**TASK GOAL**
Look for the word "Essity". Copy every line of the listing where it occurs.
DATA FOR THIS TASK Block Start
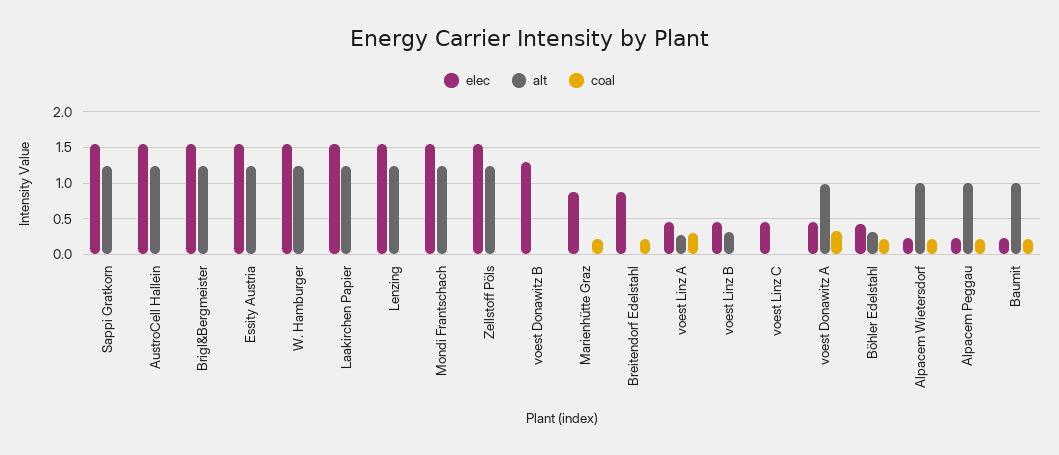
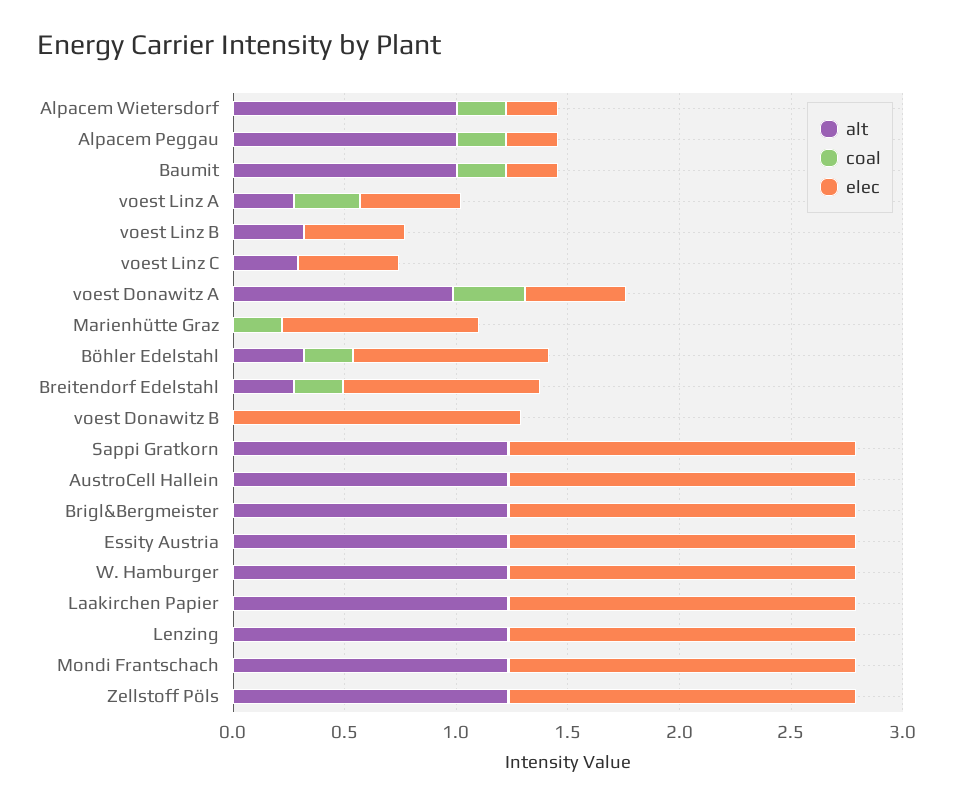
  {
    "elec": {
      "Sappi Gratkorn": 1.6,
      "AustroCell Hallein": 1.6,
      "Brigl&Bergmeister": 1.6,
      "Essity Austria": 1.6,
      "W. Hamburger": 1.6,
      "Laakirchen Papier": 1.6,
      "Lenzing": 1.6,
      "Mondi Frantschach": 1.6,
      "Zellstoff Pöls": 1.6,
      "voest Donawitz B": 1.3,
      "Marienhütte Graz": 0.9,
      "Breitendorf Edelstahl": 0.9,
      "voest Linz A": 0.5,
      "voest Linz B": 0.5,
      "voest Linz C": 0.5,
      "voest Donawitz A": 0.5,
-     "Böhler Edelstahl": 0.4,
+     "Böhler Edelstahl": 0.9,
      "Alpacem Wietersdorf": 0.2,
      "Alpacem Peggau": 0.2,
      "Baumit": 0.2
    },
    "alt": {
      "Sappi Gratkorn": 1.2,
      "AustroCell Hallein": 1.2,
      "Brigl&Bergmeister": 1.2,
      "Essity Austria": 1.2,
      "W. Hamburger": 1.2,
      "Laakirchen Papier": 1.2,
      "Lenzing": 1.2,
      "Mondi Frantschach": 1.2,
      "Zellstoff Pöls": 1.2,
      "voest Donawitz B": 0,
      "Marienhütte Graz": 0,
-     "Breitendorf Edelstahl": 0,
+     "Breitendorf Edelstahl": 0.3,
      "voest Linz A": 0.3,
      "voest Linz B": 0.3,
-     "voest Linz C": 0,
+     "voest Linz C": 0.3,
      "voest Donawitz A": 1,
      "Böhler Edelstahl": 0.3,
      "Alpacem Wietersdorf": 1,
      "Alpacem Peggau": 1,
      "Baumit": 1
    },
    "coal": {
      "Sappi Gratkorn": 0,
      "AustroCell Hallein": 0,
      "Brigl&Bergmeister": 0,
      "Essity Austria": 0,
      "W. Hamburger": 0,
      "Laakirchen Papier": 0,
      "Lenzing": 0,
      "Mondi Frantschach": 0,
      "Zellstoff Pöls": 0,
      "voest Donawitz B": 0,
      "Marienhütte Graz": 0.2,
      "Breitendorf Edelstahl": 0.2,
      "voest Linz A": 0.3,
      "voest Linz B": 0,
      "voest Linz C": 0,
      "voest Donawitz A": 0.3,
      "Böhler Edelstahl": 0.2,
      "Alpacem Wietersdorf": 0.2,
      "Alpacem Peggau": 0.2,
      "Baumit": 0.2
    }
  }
DATA FOR THIS TASK Block End
**PROBLEM SOLUTION**
      "Essity Austria": 1.6,
      "Essity Austria": 1.2,
      "Essity Austria": 0,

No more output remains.